The International Criminal Court chief prosecutor is seeking the arrest of Libyan leader Col Muammar Gaddafi and two others for crimes against humanity.
Luis Moreno-Ocampo said Col Gaddafi, his son Saif al-Islam, and intelligence chief Abdullah al-Sanussi bore the greatest responsibility for "widespread and systematic attacks" on civilians.
ICC judges must still decide whether or not to issue warrants for their arrest.
The Libyan government has already said it will ignore the announcement.
Deputy Foreign Minister Khalid Kaim said the court was a "baby of the European Union designed for African politicians and leaders" and its practices were "questionable".
Libya did not recognise its jurisdiction, like a few other African countries and the United States, he added.
Mr Moreno-Ocampo said that after reviewing more than 1,200 documents and 50 interviews with key insiders and witnesses, his office had evidence showing that Col Gaddafi had "personally ordered attacks on unarmed Libyan civilians".
"His forces attacked Libyan civilians in their homes and in public spaces, shot demonstrators with live ammunition, used heavy weaponry against participants in funeral processions, and placed snipers to kill those leaving mosques after prayers," he told a news conference in The Hague.
"The evidence shows that such persecution is still ongoing as I speak today in the areas under Gaddafi control. Gaddafi forces have prepared a list with names of alleged dissidents, and they are being arrested, put into prisons in Tripoli, tortured and made to disappear," he added.
Mr Moreno-Ocampo continued: "His [Col Gaddafi's] second-oldest son, Saif al-Islam, is the de facto prime minister and Sanussi, Gaddafi's brother-in-law, is his right-hand man - the executioner, the head of military intelligence.
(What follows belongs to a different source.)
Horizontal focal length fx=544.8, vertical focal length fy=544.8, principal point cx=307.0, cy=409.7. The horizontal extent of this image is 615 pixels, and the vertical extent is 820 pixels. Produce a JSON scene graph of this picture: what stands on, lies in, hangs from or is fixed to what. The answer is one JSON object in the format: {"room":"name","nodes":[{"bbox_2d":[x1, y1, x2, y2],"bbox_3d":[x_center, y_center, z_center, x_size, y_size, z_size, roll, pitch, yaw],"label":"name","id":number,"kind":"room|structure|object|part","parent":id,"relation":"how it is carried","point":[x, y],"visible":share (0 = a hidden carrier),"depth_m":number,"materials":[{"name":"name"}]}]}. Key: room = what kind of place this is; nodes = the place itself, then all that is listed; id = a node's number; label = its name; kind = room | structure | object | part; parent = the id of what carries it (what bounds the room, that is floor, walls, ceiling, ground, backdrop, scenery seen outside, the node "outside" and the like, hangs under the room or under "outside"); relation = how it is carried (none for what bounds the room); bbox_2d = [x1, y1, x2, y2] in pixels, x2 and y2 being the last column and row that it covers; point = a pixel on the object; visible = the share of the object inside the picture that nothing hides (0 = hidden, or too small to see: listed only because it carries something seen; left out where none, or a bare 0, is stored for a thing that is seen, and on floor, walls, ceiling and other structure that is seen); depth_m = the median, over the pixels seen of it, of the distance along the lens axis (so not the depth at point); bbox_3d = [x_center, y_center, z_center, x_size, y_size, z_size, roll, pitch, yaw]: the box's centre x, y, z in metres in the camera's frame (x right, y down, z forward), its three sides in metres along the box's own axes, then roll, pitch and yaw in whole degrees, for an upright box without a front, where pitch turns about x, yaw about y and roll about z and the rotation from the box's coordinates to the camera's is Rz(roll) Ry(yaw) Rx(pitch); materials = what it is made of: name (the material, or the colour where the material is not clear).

He commanded personally some of the attacks."
The prosecutor insisted he was "almost ready" for a trial, based on the testimony, particularly of those who had escaped from Libya.
Libya's opposition National Transitional Council praised the ICC move.
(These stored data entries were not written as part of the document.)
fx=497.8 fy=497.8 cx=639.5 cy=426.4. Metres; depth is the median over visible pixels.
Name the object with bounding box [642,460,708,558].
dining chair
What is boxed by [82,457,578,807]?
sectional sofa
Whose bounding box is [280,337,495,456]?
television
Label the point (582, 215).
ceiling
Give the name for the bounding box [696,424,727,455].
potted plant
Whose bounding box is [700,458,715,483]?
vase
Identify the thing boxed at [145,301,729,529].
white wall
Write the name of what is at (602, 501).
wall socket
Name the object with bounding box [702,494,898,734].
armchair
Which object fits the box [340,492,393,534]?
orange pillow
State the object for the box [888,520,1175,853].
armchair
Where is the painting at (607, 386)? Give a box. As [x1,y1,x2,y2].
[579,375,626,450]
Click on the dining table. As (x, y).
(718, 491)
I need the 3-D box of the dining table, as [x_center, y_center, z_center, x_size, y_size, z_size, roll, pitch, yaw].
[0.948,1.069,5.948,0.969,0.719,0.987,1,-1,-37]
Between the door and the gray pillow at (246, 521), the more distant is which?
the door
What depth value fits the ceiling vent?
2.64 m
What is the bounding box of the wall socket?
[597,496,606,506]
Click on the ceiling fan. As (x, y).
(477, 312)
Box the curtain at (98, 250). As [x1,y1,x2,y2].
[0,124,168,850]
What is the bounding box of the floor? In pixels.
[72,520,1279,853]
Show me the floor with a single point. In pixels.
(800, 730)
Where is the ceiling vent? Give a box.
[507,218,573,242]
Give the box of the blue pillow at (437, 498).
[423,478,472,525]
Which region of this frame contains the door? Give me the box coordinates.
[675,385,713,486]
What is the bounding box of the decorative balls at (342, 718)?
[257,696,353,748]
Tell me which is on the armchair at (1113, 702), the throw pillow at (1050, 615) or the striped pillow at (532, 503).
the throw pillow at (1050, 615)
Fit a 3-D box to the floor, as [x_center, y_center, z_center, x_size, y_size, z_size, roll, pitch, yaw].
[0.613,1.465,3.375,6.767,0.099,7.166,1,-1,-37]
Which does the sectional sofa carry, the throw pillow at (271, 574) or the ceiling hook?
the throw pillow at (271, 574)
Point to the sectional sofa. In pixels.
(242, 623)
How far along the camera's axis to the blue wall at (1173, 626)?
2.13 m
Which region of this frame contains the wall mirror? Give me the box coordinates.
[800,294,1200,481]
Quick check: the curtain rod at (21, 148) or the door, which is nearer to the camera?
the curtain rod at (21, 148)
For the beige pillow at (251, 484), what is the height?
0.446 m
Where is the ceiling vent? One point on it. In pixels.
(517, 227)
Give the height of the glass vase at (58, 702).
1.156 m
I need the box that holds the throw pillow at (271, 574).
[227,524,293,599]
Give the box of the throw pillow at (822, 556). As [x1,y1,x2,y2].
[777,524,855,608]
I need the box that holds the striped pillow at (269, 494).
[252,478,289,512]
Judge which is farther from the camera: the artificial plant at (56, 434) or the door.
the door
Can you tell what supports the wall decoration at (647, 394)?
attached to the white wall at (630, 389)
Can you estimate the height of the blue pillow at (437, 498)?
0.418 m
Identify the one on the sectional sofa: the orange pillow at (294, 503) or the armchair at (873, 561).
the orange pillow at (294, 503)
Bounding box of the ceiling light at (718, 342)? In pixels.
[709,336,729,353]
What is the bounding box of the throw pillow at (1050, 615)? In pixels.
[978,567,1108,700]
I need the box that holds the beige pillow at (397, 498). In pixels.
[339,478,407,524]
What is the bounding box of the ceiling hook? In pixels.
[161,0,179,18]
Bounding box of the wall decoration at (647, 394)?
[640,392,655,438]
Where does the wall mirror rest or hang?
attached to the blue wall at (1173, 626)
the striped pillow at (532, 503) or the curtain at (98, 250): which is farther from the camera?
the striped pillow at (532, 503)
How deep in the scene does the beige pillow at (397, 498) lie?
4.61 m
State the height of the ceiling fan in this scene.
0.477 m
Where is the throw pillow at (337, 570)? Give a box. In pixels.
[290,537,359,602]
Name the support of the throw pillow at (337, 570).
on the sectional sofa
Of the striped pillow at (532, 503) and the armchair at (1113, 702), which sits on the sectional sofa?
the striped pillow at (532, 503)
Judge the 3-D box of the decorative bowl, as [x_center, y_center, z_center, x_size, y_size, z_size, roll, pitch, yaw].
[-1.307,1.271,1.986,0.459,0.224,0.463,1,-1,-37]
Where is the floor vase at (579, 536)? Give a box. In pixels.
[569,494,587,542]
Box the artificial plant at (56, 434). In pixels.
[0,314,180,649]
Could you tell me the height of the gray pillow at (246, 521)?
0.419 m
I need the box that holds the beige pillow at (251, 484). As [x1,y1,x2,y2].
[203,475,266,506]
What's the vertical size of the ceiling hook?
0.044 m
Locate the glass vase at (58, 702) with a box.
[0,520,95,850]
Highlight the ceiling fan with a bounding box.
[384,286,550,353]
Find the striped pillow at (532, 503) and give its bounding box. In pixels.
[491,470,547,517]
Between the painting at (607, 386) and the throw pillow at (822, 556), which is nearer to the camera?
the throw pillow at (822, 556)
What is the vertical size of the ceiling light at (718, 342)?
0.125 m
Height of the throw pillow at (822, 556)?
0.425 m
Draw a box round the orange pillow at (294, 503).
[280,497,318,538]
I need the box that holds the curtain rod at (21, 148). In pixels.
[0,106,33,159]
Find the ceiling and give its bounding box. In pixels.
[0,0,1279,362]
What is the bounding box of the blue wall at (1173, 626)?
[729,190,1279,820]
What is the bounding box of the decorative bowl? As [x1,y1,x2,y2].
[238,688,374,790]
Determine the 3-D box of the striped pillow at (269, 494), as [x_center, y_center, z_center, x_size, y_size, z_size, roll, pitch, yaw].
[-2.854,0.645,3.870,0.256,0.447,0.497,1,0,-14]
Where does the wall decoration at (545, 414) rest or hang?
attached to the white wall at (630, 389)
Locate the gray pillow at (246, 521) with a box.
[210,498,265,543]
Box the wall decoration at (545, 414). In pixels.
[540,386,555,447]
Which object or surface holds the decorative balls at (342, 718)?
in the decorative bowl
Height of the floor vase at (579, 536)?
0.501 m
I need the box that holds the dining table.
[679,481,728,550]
But its vice-president, Abdel Hafez Ghoga, said: "We would like him [Col Gaddafi] to be tried in Libya first before being put on trial in an international court."
Earlier, Mr Moreno-Ocampo said the three men were suspected of committing crimes against humanity in two categories - murder and persecution - under the Rome Statute, which established the court.
The charges cover the days following the start of anti-government protests on 15 February. Between 500 and 700 people are believed to have been killed in that month alone.
ICC prosecutors are also studying evidence about the alleged commission of war crimes once the situation developed into an armed conflict.
This includes allegations of rape and attacks against sub-Saharan Africans wrongly perceived to be mercenaries.
An inquiry set up by the UN Human Rights Council is expected to submit its report on the alleged war crimes to the UN Security Council on 7 June.
Mr Moreno-Ocampo said he was acting in accordance with UN Security Council resolution 1970, which referred the situation in Libya to the ICC.
The Pre-Trial Chamber's judges may decide to accept the prosecutor's application, reject it, or ask him for more information.
If a warrant for Col Gaddafi is issued, it would only be the second time the ICC has sought a warrant for a sitting head of state.
Sudanese President Omar al-Bashir has been indicted for genocide in Darfur.
Amnesty International said the international community must not allow justice to appear selective, because what was happening in Syria was "equal to if not worse than the situation in Libya".
Overnight, Libyan state television reported Nato aircraft had bombed an oil terminal in the eastern port of Ras Lanuf.
The alleged raid came after insurgents said they had taken full control of the western city of Misrata.
The rebels also said they had defeated two brigades of troops loyal to Col Gaddafi in the city of Zintan, south-east of Tripoli, over the weekend.